#### [PROBLEM TO WORK ON]
Copied exactly and without pictures, the lines from the beginning of the entries through the one that holds "pinky tip: (363, 346)" should form the entire reply.

Records from a data collection

Segment Open

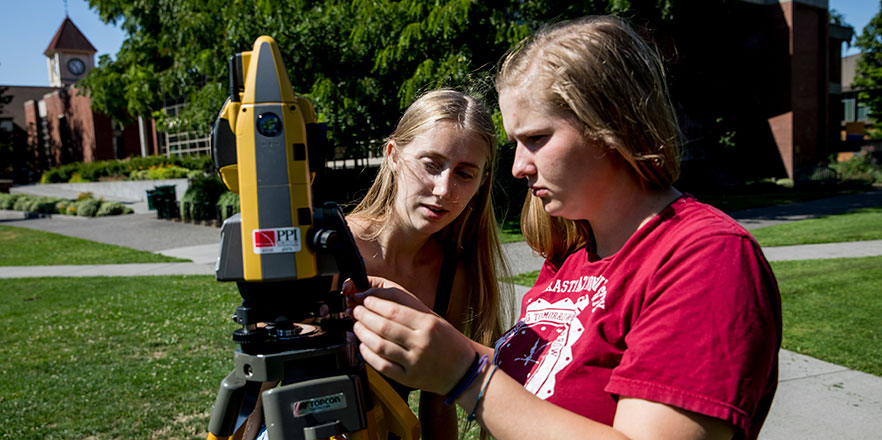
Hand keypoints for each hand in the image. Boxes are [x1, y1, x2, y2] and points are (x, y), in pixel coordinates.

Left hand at [345, 276, 475, 394]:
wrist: (463, 371)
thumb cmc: (447, 341)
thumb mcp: (432, 318)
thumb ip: (407, 306)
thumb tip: (377, 295)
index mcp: (428, 324)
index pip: (393, 310)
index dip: (374, 303)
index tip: (365, 300)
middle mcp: (421, 343)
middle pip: (383, 327)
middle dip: (364, 317)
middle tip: (357, 311)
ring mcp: (414, 362)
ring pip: (380, 346)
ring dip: (362, 334)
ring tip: (357, 326)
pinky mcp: (408, 378)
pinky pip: (382, 366)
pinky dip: (368, 354)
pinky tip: (363, 346)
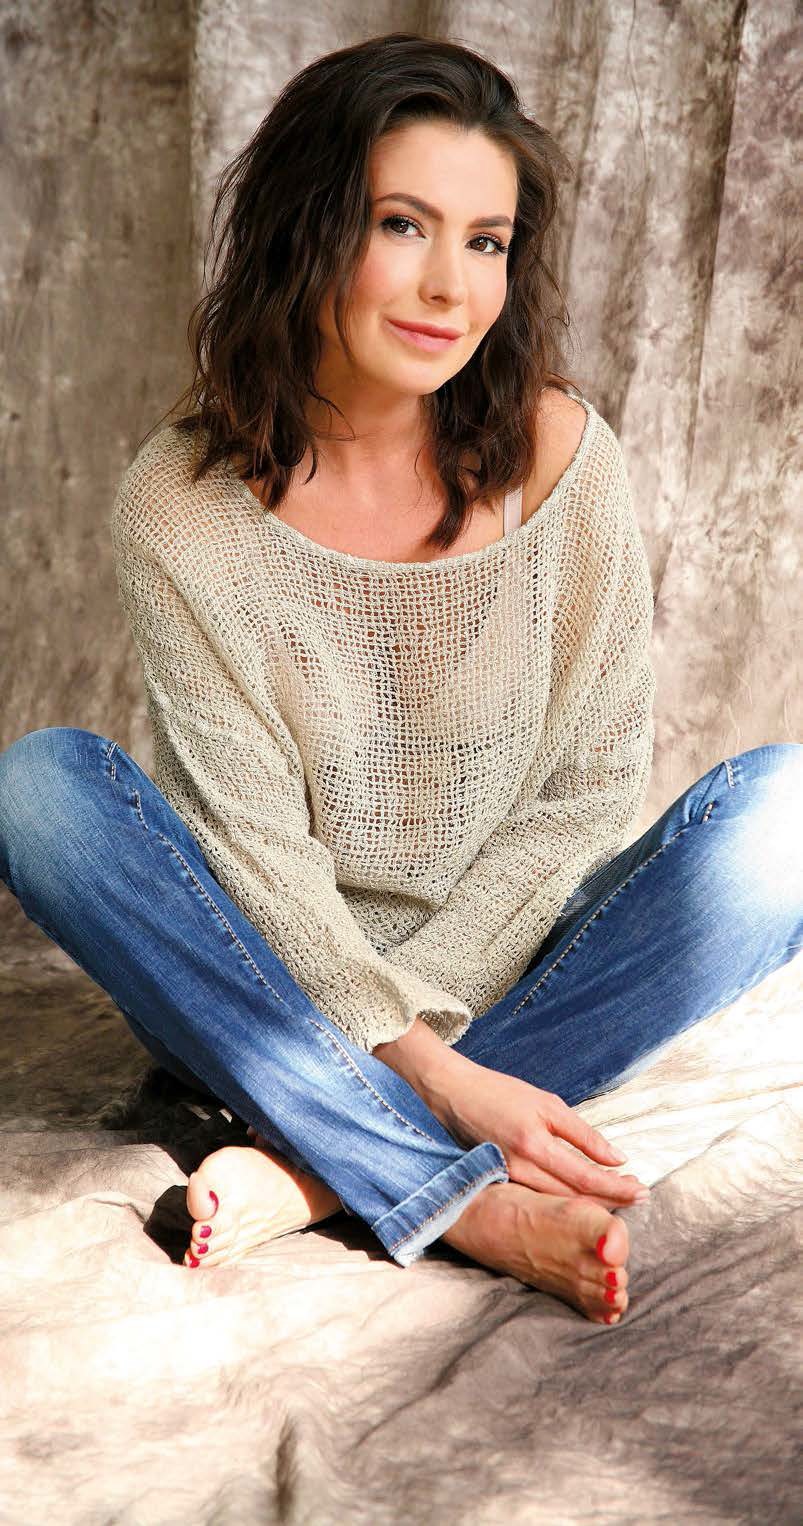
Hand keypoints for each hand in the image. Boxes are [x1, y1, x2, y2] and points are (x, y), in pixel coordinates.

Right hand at [430, 1055, 648, 1205]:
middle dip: (611, 1199)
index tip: (642, 1190)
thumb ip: (582, 1134)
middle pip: (575, 1198)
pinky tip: (584, 1196)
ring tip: (620, 1196)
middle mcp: (521, 1169)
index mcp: (535, 1145)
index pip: (586, 1178)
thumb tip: (617, 1158)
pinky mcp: (502, 1184)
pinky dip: (566, 1200)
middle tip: (638, 1196)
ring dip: (592, 1202)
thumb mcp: (547, 1104)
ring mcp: (509, 1180)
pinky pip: (540, 1198)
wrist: (454, 1094)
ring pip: (559, 1203)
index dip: (617, 1187)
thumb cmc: (501, 1093)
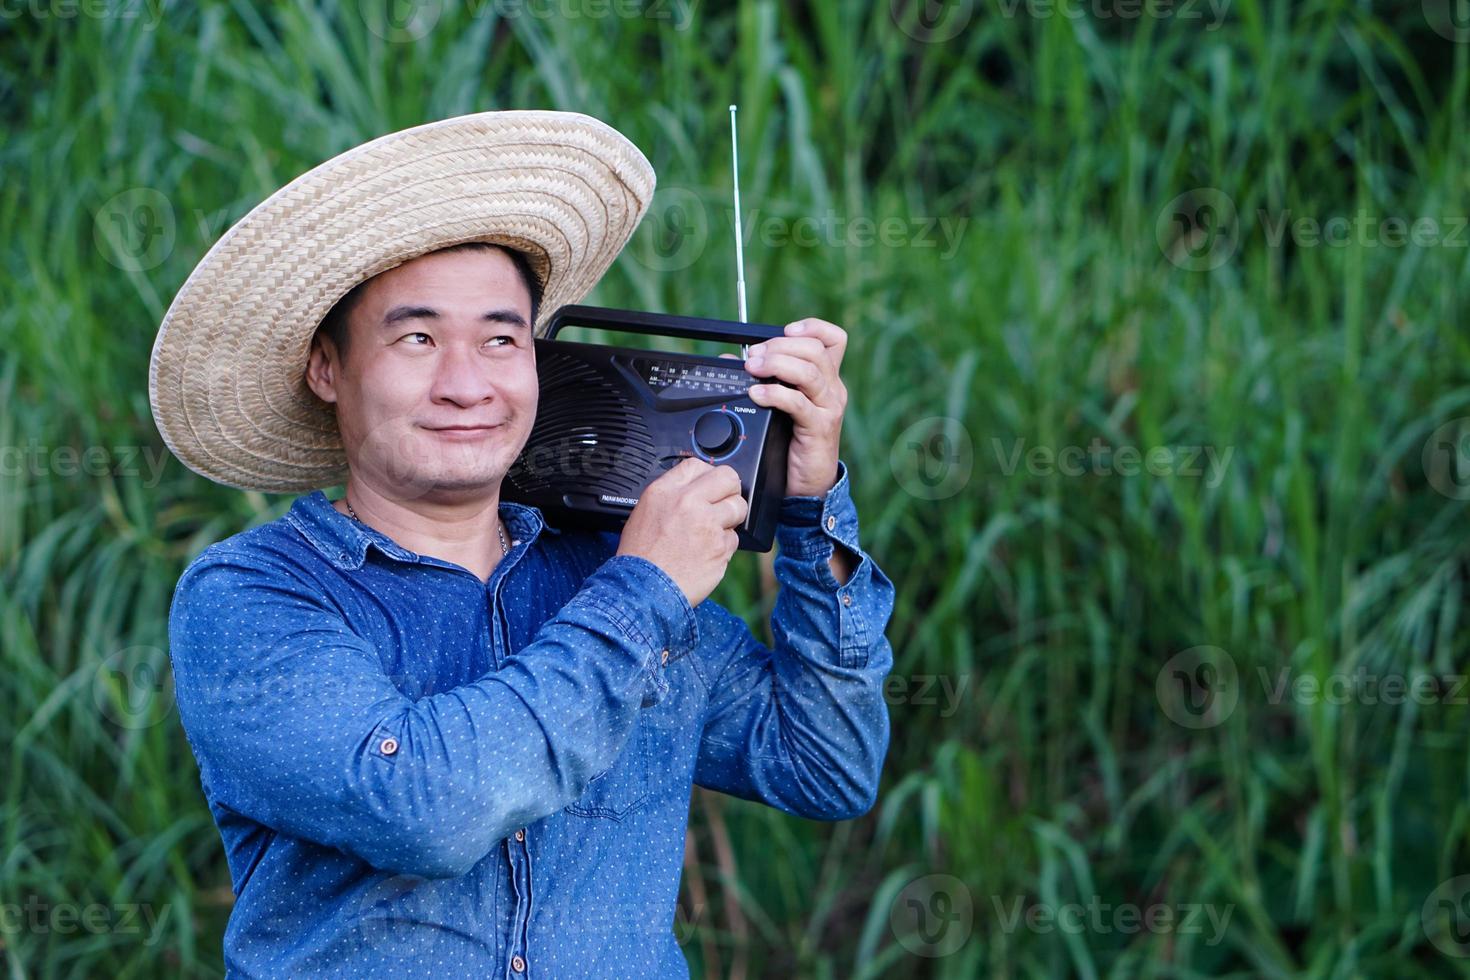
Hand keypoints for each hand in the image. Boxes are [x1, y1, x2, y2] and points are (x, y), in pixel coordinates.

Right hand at [616, 457, 748, 606]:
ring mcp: (707, 524)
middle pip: (728, 478)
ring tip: (714, 532)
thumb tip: (696, 489)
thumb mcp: (645, 513)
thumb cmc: (640, 557)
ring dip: (731, 519)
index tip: (710, 487)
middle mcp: (688, 502)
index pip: (698, 465)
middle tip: (723, 504)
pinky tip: (707, 553)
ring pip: (738, 507)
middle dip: (730, 491)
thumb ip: (672, 496)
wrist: (642, 590)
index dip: (708, 476)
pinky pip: (735, 538)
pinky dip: (725, 546)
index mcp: (665, 491)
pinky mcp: (720, 546)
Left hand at [720, 317, 847, 496]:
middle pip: (814, 349)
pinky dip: (774, 394)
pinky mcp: (820, 427)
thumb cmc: (793, 442)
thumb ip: (763, 378)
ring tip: (752, 369)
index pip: (833, 339)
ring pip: (808, 371)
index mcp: (826, 378)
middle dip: (779, 346)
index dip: (812, 327)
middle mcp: (832, 389)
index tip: (786, 330)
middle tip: (753, 356)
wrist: (809, 483)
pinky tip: (757, 394)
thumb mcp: (782, 404)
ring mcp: (829, 407)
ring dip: (775, 364)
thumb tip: (730, 359)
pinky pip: (798, 403)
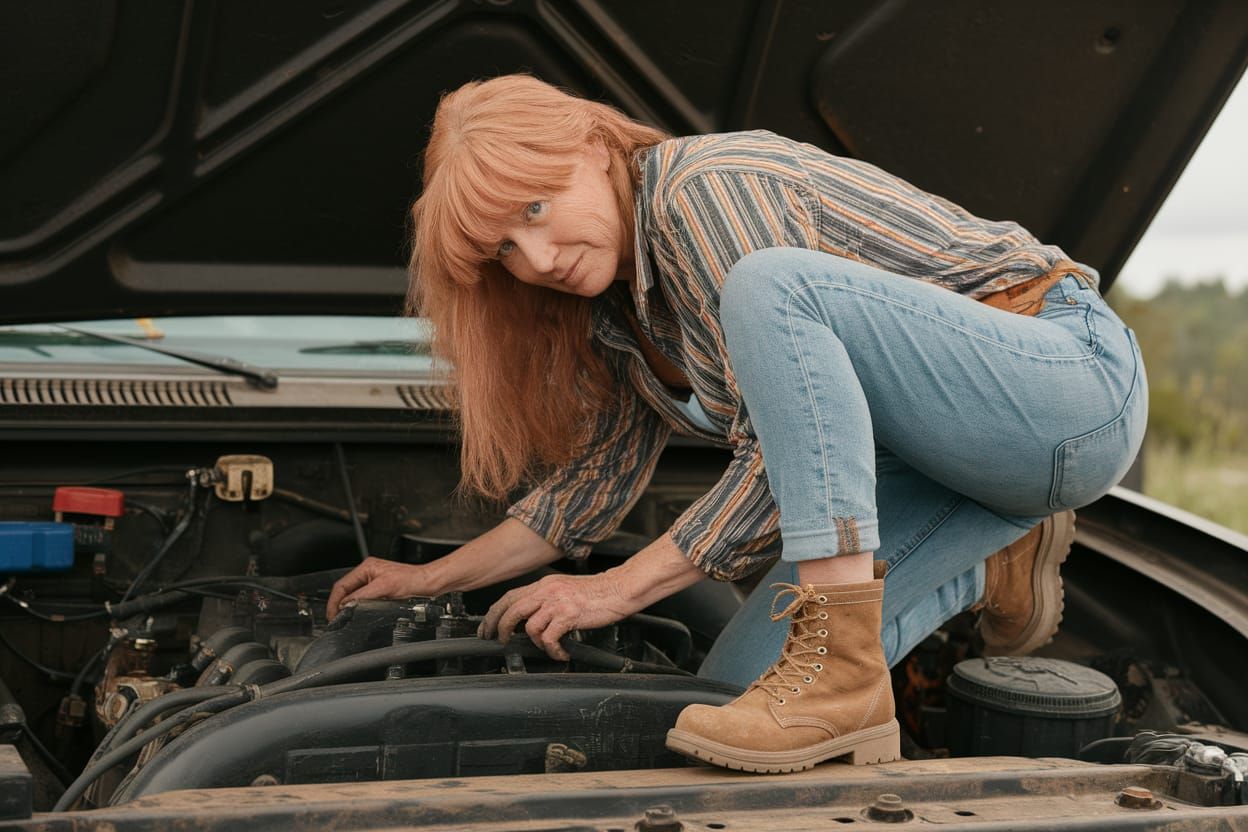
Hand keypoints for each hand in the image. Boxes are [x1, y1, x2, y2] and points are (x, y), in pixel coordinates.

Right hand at [327, 557, 435, 618]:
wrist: (429, 584)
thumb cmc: (413, 580)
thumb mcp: (384, 588)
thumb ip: (362, 596)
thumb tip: (346, 605)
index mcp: (367, 567)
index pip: (341, 585)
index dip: (334, 602)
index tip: (332, 615)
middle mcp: (369, 573)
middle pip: (345, 590)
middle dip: (338, 605)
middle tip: (334, 620)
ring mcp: (374, 581)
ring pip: (353, 596)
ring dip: (346, 607)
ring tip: (342, 618)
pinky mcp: (381, 590)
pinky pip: (362, 599)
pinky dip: (357, 607)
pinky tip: (356, 614)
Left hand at [478, 572, 638, 659]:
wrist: (620, 589)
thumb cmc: (598, 593)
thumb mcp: (566, 589)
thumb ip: (548, 599)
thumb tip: (532, 619)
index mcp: (545, 584)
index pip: (510, 597)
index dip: (494, 613)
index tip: (487, 627)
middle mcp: (548, 590)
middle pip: (511, 609)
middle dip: (500, 628)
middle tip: (501, 642)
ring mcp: (557, 602)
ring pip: (530, 627)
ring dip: (536, 643)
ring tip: (549, 648)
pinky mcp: (569, 615)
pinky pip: (549, 638)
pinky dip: (552, 650)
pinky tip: (562, 652)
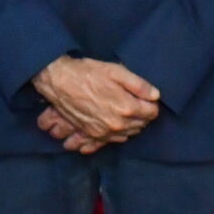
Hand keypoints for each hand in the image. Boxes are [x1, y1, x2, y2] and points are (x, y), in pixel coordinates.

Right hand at [32, 56, 159, 144]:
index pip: (151, 113)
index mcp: (126, 108)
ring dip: (129, 126)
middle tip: (136, 103)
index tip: (147, 98)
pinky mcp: (90, 135)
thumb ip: (138, 84)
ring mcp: (103, 133)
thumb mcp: (116, 71)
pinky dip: (112, 138)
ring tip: (124, 113)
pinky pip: (107, 143)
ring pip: (126, 136)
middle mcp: (117, 125)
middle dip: (142, 116)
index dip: (151, 104)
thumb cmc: (88, 73)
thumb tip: (155, 95)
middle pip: (140, 126)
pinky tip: (111, 129)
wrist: (59, 81)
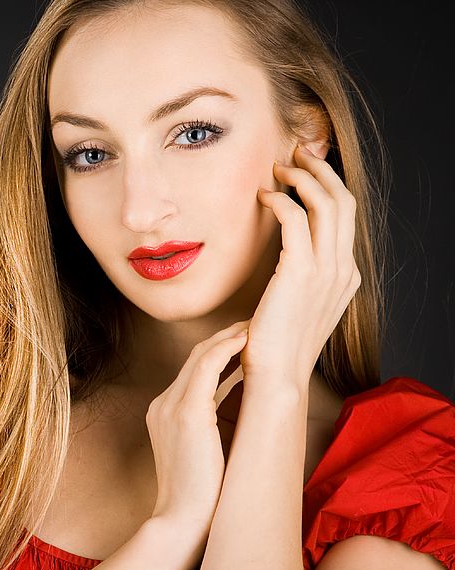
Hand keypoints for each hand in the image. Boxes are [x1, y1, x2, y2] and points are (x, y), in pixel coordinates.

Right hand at [146, 320, 249, 529]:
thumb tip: (242, 403)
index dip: (217, 351)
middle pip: (193, 357)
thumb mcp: (204, 450)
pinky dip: (226, 349)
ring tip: (252, 327)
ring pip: (200, 356)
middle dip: (224, 337)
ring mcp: (170, 407)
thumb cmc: (201, 494)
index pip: (191, 371)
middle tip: (251, 325)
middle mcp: (162, 404)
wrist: (183, 520)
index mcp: (164, 413)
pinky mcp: (187, 413)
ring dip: (228, 337)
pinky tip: (245, 340)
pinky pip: (206, 367)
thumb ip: (213, 423)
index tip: (241, 341)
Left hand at [247, 144, 360, 384]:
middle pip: (343, 201)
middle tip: (295, 154)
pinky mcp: (301, 271)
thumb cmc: (277, 345)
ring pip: (326, 203)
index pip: (346, 217)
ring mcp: (326, 270)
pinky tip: (263, 197)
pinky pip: (295, 218)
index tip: (305, 170)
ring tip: (278, 168)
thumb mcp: (297, 307)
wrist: (277, 375)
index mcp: (345, 276)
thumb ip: (300, 279)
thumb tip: (285, 258)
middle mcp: (343, 269)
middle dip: (320, 170)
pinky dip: (281, 200)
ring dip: (302, 177)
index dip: (328, 186)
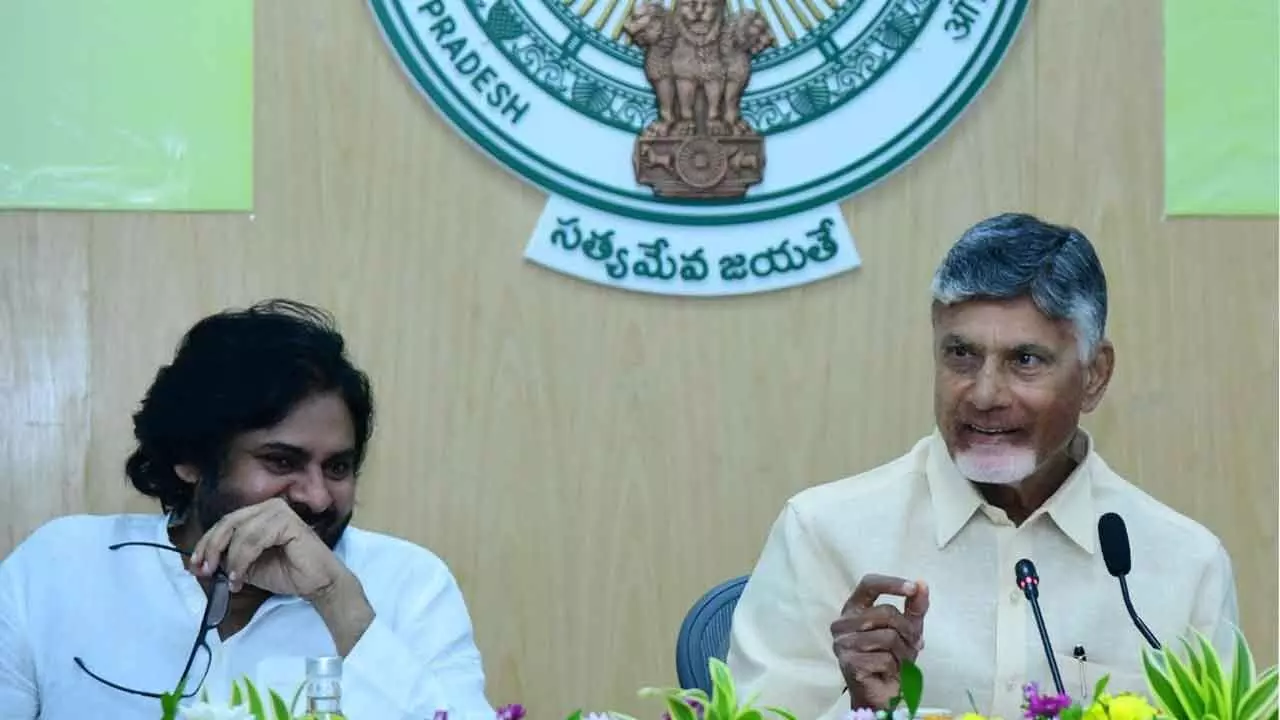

Segment Closed

#### [SOLUTION TO THE PROBLEM]
Hand keypoints for each hand in the image. Boxes are [x1, y1, x2, y2] and points are (x, y), in pixel coordinates.

Left hand at [345, 276, 475, 394]:
wrist: (463, 371)
thumb cmc: (447, 341)
thumb mcp: (432, 318)
thumb ip: (407, 306)
thumb tip: (377, 295)
index mcp: (428, 324)
index pip: (393, 310)
index dip: (374, 303)
index tip: (365, 300)
middle mcp: (421, 343)
middle pip: (383, 327)
middle dip: (364, 317)
middle tip: (357, 311)
ring mcp: (414, 362)
ring pip: (380, 346)
ring dip: (362, 334)
ring tip: (357, 326)
pinky mcp: (408, 378)
pinky pip: (382, 366)
pinky dip: (368, 354)
pinky tip: (363, 346)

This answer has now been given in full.